··· Kutipan
Kuberikan yang Terbaik Untuk-Mu

(MAGIS JCAP 2015 Committee)

(All facilitator learned the Ignatian Modul together)

(My Peregrination with the team. We did it in Rosa Mestika!)

(MAGIS JCAP 2015 Committee)

(Me and my sharing group)


            I’ll try my best. Aku coba melakukan yang terbaik untuk-Mu. Kalimat ini begitu menggema didalam kepalaku sejak pengalaman peregrinasi yang kedua kalinya aku alami. Selama duduk dibangku kuliah, aku mengikuti sebuah Komunitas Orang Muda Katolik yang belajar Spiritualitas Ignasian dibawah bimbingan para Romo-romo Jesuit, Komunitas itu adalah Komunitas Magis. Suatu ketika, bulan Desember 2015 yang lalu, aku dimintai bantuan oleh Romo Moderator Komunitas Magis untuk menjadi fasilitator dalam sebuah acara Magis terbesar pada tahun itu yakni Magis JCAP (Jesuit Conference Asia Pasific). Disana, tugas fasilitator adalah mendampingi para peserta Magis Luar Negeri yang datang dari negara-negara di Asia Pasific (Thailand, Korea Selatan, Timor Leste, China-Taiwan, China-Macau, Myanmar). Acara berlangsung pada tanggal 26 Desember 2015-3 Januari 2016 di Omah Petroek, Karangklethak, Yogyakarta.
            Secara khusus, fasilitator juga dibagi dalam kelompok untuk bersama-sama dengan peserta dari luar negeri untuk melakukan Peregrinasi. Bagiku, ini adalah peregrinasi kedua setelah peregrinasi pertama waktu masih mengalami proses Formasi Ignasian di Komunitas Magis. Bedanya, saat ini aku harus melakukan perjalanan/mendampingi dan menjadi leader untuk peregrinasi dengan teman-teman seperjalanan yang berasal dari luar negeri. Kelompok peregrinasiku terdiri atas: aku, Arthur (teman dari Komunitas Magis Jakarta), Gluey Koprakong (Thailand). Mi Jong Park (Korea Selatan), ketika itu kami mendapatkan rute Peregrinasi ke Gua Maria Rosa Mestika (Salatiga). Dari kelompokku ini, hanya aku yang pernah mengalami proses peregrinasi, sehingga dari mereka nampak seperti mengandalkan aku.
            Sebelum memulai perjalanan, tentu terjadi pergumulan dengan diriku, juga pasti teman-temanku. Pergumulan yang muncul dalam diriku pada waktu itu adalah bukan soal jauhnya rute, cuaca yang mendung yang tidak support perjalanan, dll. Ketakutanku pada saat itu adalah tidak bisa memberikan berkomunikasi dengan lancar dengan bahasa inggris. Aku sangat takut, sekaligus malu, siapatahu ketika mereka banyak bertanya dan meminta informasi, aku tidak menjawabnya dan memberikan infomasi yang baik dan sesuai. Disitu, aku sudah dianggap sebagai orang yang lebih tahu banyak. Tentu hal ini semakin membuatku takut.
······
··· Segmen Data
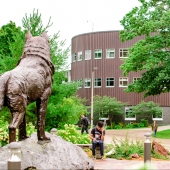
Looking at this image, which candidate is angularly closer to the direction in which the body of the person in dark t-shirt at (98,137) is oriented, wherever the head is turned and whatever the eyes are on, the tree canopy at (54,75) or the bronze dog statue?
the bronze dog statue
······
### Tugas Anda
(a) Jawablah pertanyaan berikut berdasarkan kutipan tentang peregrinasi Magis JCAP.
(i) Kapan dan di mana acara Magis JCAP berlangsung?
(ii) Ke mana rute peregrinasi yang didapat kelompok penulis?
(iii) Apa yang ditakutkan penulis sebelum memulai perjalanan?
(b) Tuliskan kembali bentangan kutipan dari "Kuberikan yang Terbaik" hingga "in Rosa Mestika!)" tanpa mengubah satu kata pun.
Daftar tidak berperan dalam hal ini.

### Jawaban Tiap Tugas
(a)
(i) Acara berlangsung pada tanggal 26 Desember 2015 sampai 3 Januari 2016 di Omah Petroek, Karangklethak, Yogyakarta.
(ii) Rutenya ke Gua Maria Rosa Mestika di Salatiga.
(iii) Penulis takut tidak bisa berkomunikasi dengan lancar dalam bahasa Inggris.

(b)
Kuberikan yang Terbaik Untuk-Mu

(MAGIS JCAP 2015 Committee)

(All facilitator learned the Ignatian Modul together)

(My Peregrination with the team. We did it in Rosa Mestika!)